Guerre en Ukraine, inflation, craintes de récession, hausse des taux d’intérêt, marché de l’énergie en folie : voilà les sujets qui font la une de l’actualité financière depuis de nombreux mois. Mais pour l’investisseur Jim Chanos, un autre danger – encore plus inquiétant – guette l’économie mondiale.

Jim Chanos, à la tête du fonds spéculatif Kynikos Associates – spécialisé dans la vente à découvert – et connu pour ses paris contre la Chine, a tenu à remettre l’église au milieu du village, à l’occasion d’une interview accordée à CNBC. Pour lui, nombre d’investisseurs sous-estiment les risques du potentiel effondrement du marché immobilier chinois.

« Si ce qui se passe dans le monde – qu’il s’agisse de la Russie ou de l’Ukraine, des banques centrales qui perdent le contrôle, peu importe – n’avait pas lieu en ce moment, je pense que ce qui se passe sur le marché immobilier chinois serait au centre des préoccupations des investisseurs », a souligné l’investisseur américain.

Pour que les choses soient claires, « presque toutes les grandes entreprises chinoises ont une branche de développement immobilier », a rappelé Jim Chanos. « Il ne s’agit donc pas seulement des promoteurs. Ce phénomène est endémique à l’ensemble de l’économie chinoise. »

« Je pense que nous l’ignorons, à nos risques et périls », a-t-il encore prévenu, qualifiant les appartements chinois comme la deuxième classe d’actifs la plus importante au monde, après les bons du Trésor américain.

« Un problème majeur relégué aux dernières pages de la presse »

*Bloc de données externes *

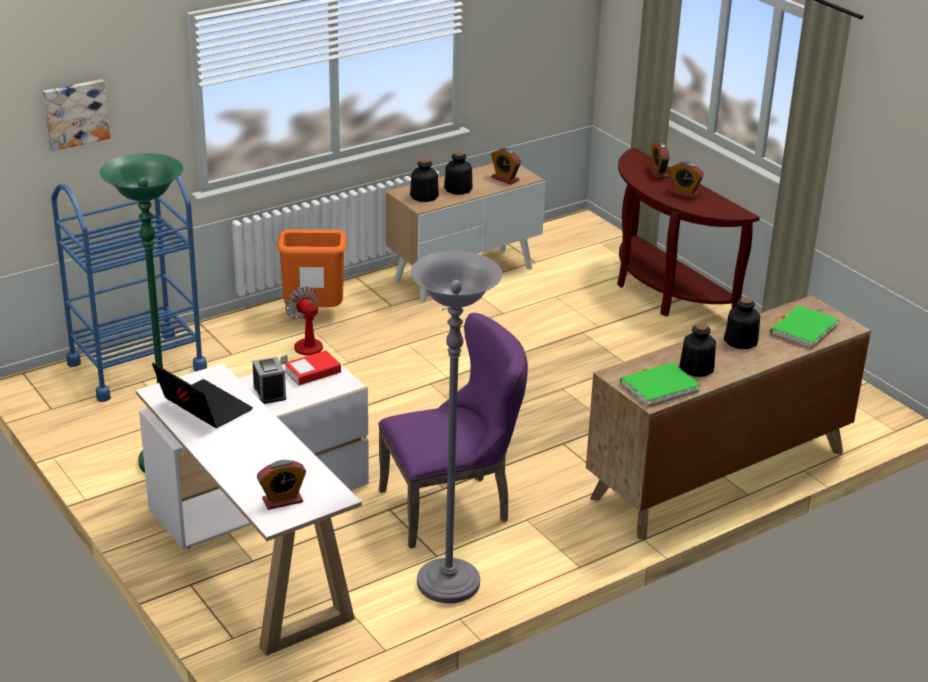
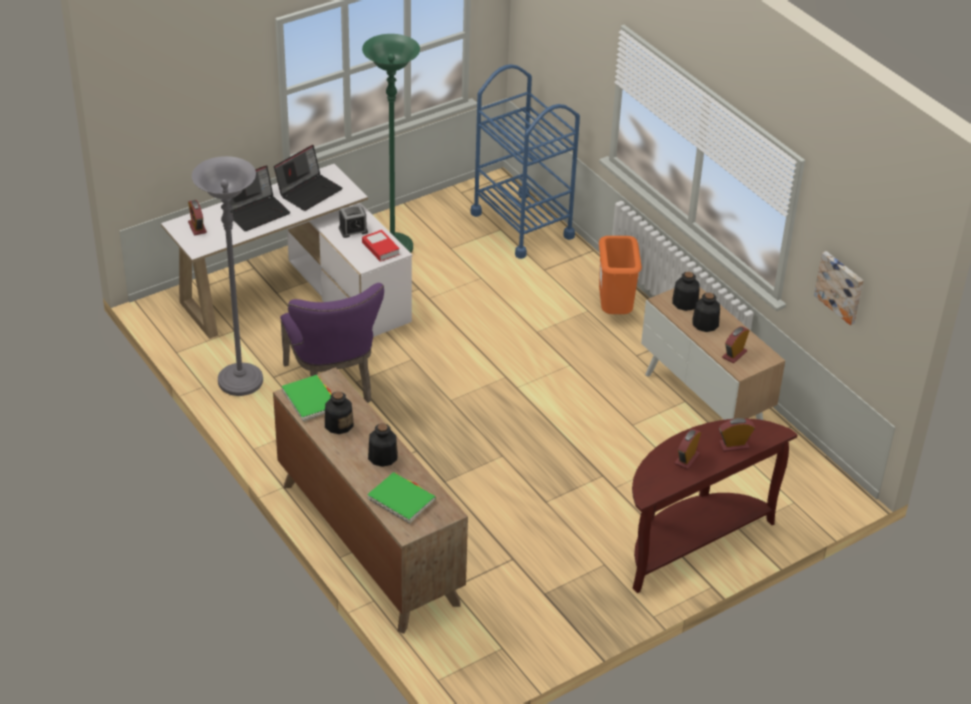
camera: 90 degrees right, 10 degrees up
(75, 113) = (557, 35): picture -> picture (840, 286)
(248, 449) = (256, 212): none -> laptop
(304, 353) = (548, 307): fan -> none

Depuis que le géant chinois Evergrande a annoncé qu’il pourrait faire défaut sur une partie de sa dette, les prix de l’immobilier ont chuté durant douze mois d’affilée. Autre exemple de la crise du secteur : le plus grand promoteur du pays, Country Garden, a annoncé le mois dernier que ses bénéfices sur le premier semestre avaient chuté de 70%.

Globalement, c’est toute l’économie chinoise qui est dans le dur. Pour la première fois en trente ans, elle n’est d’ailleurs même plus la reine de la croissance en Asie. Un phénomène en bonne partie lié à la politique « Zéro Covid » toujours en vigueur dans le pays, qui se traduit par des confinements et des fermetures d’entreprise décrétés bien plus rapidement qu’ailleurs.

Pour stimuler le marché immobilier, Pékin privilégie la baisse des taux. Cette semaine, le gouvernement a par exemple à nouveau abaissé les taux hypothécaires à cinq ans et les taux préférentiels à un an.

« Le fait qu’un effondrement majeur se produise parmi les promoteurs immobiliers, tant publics que privés, est un problème majeur qui est en quelque sorte relégué aux dernières pages de notre presse financière », a ajouté Jim Chanos.